Como advogada especializada em relações internacionais e com profunda vivência nos laços entre os dois países, vejo neste acordo muito mais do que uma parceria cultural. Trata-se de um reforço aos laços históricos, emocionais e econômicos que unem milhões de ítalo-brasileiros e as nossas nações.
O que significa a geminação?
O acordo estabelece uma parceria institucional permanente entre dois dos monumentos mais icônicos do planeta, ambos eleitos em 2007 entre as Novas Sete Maravilhas do Mundo. As áreas de atuação incluem:
- Turismo sustentável: Troca de melhores práticas para gestão de overtourism, melhoria de filas, ingressos e experiência do visitante.
- Cultura e educação: Exposições cruzadas, workshops, conferências e programas de intercâmbio.
- Preservação patrimonial: Compartilhamento de expertise italiana em restauro e conservação com as equipes responsáveis pelo Cristo Redentor.
- Esportes, economia e promoção internacional: Ações conjuntas de divulgação, visitações recíprocas e iniciativas que fomentem o diálogo intercultural e a cultura de paz.
Um marco para as relações Brasil-Itália
Brasil e Itália são países ligados por uma profunda herança histórica e humana.

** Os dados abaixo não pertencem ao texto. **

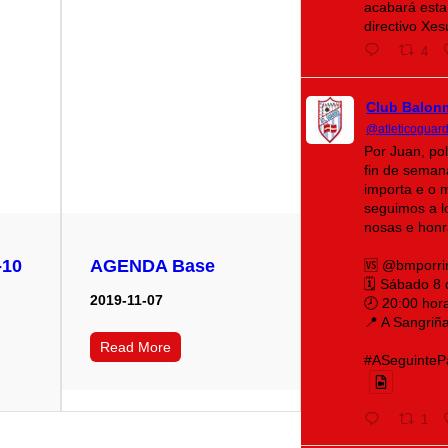
acabará esta
directivo Xe
4
Club Balon
@atleticoguar
Por Juan, po
fin de seman
importa e o 
seguimos a lo
nosas e honr
-10
AGENDA Base
🆚 @bmporri
🗓️ Sábado 8
2019-11-07
🕗 20:00 hor
📍 A Sangriñ
Read More
#ASeguintePá
1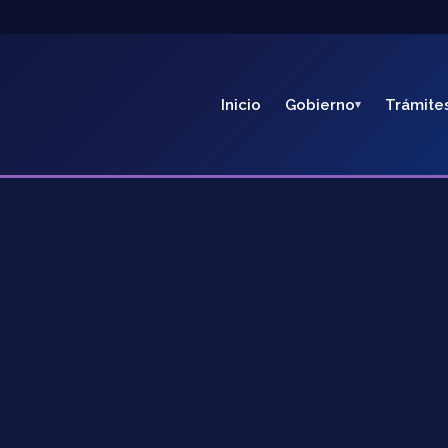
Inicio
Gobierno
Trámite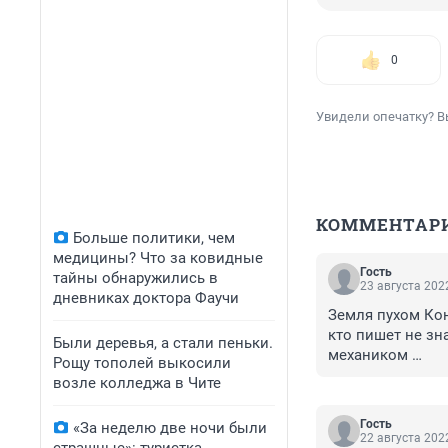
0
Увидели опечатку? В
КОММЕНТАР
Больше политики, чем
медицины? Что за ковидные
Гость
тайны обнаружились в
23 августа 2022
дневниках доктора Фаучи
Земля пухом Кон
кто пишет не зн
Были деревья, а стали пеньки.
механиком 

Рощу тополей выкосили
Царство небесно
возле колледжа в Чите
Гость
«За неделю две ночи были
22 августа 2022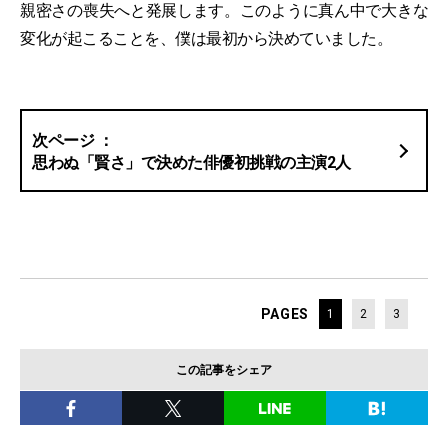
親密さの喪失へと発展します。このように真ん中で大きな
変化が起こることを、僕は最初から決めていました。
思わぬ「賢さ」で決めた俳優初挑戦の主演2人
PAGES
1
2
3
この記事をシェア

Milhões de italianos cruzaram o oceano em busca de oportunidades e ajudaram a construir o desenvolvimento econômico, social e cultural do Brasil. Hoje, seus descendentes mantêm vivos valores, tradições e laços que continuam aproximando as duas nações.

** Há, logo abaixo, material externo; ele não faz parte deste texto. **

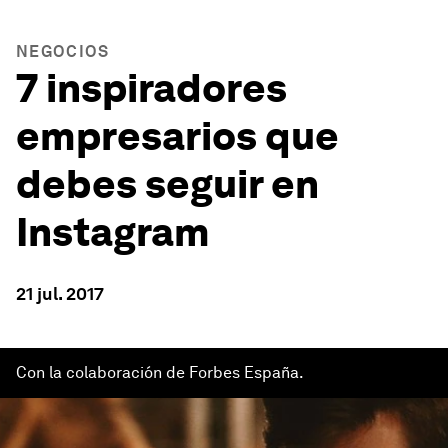
NEGOCIOS
7 inspiradores
empresarios que
debes seguir en
Instagram
21 jul. 2017
Con la colaboración de Forbes España.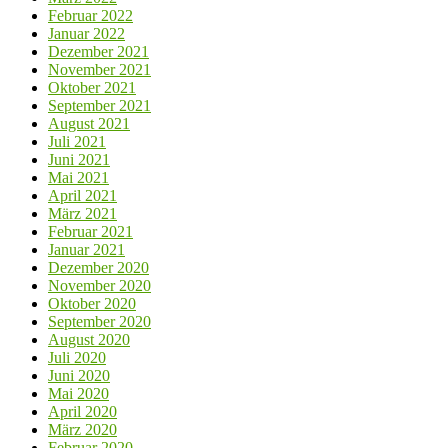
Februar 2022
Januar 2022
Dezember 2021
November 2021
Oktober 2021
September 2021
August 2021
Juli 2021
Juni 2021
Mai 2021
April 2021
März 2021
Februar 2021
Januar 2021
Dezember 2020
November 2020
Oktober 2020
September 2020
August 2020
Juli 2020
Juni 2020
Mai 2020
April 2020
März 2020
Februar 2020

Nesse contexto, a união entre o Cristo Redentor — símbolo de acolhimento, esperança e fraternidade — e o Coliseu — expressão máxima da grandiosidade histórica e arquitetônica de Roma — adquire um significado especial. Trata-se do encontro entre dois ícones reconhecidos mundialmente, capazes de representar o melhor da identidade e da memória coletiva de seus povos.

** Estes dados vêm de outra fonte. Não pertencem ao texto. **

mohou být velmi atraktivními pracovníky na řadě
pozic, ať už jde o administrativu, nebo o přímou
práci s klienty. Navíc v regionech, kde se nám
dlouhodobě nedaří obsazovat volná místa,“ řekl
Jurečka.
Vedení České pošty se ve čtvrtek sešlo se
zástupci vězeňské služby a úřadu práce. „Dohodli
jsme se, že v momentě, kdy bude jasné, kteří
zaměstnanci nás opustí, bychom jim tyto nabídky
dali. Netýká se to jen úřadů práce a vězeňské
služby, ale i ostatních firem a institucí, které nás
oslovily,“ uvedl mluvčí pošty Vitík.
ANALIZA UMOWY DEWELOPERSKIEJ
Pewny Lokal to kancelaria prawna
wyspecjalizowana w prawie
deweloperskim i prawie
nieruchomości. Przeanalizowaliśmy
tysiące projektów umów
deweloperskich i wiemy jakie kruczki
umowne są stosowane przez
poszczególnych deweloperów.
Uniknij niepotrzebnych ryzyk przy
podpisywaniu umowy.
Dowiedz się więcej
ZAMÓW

Embora o Santuário Cristo Redentor já mantenha outras parcerias internacionais, a geminação com o Coliseu possui uma força singular. Afinal, conecta dois monumentos que simbolizam não apenas cidades mundialmente conhecidas, mas também a capacidade de diálogo entre culturas, religiões e gerações.
Como ex-parlamentar italiana, sempre defendi iniciativas que aproximem Brasil e Itália por meio da cooperação institucional, da mobilidade internacional, do reconhecimento de direitos e da valorização da cultura. Acordos recentes, como o reconhecimento recíproco das carteiras de habilitação, demonstram que essa aproximação vem se fortalecendo de maneira concreta e consistente.
Um símbolo que inspira
A imagem do Cristo Redentor, de braços abertos, encontrando simbolicamente o Coliseu é uma poderosa metáfora do nosso tempo. Ela nos lembra que a cultura, a história e o patrimônio são instrumentos capazes de unir povos, promover o entendimento mútuo e construir pontes duradouras entre nações.
Que essa geminação seja apenas o início de uma nova etapa de cooperação entre Brasil e Itália, inspirando projetos, investimentos, intercâmbios e oportunidades para as futuras gerações.
Que o Cristo Redentor continue acolhendo o mundo do alto do Corcovado e que o Coliseu siga testemunhando a grandiosidade da história humana em Roma. Agora, unidos por um laço oficial de fraternidade, tornam-se também símbolos de um futuro compartilhado entre duas nações que têm muito a construir juntas.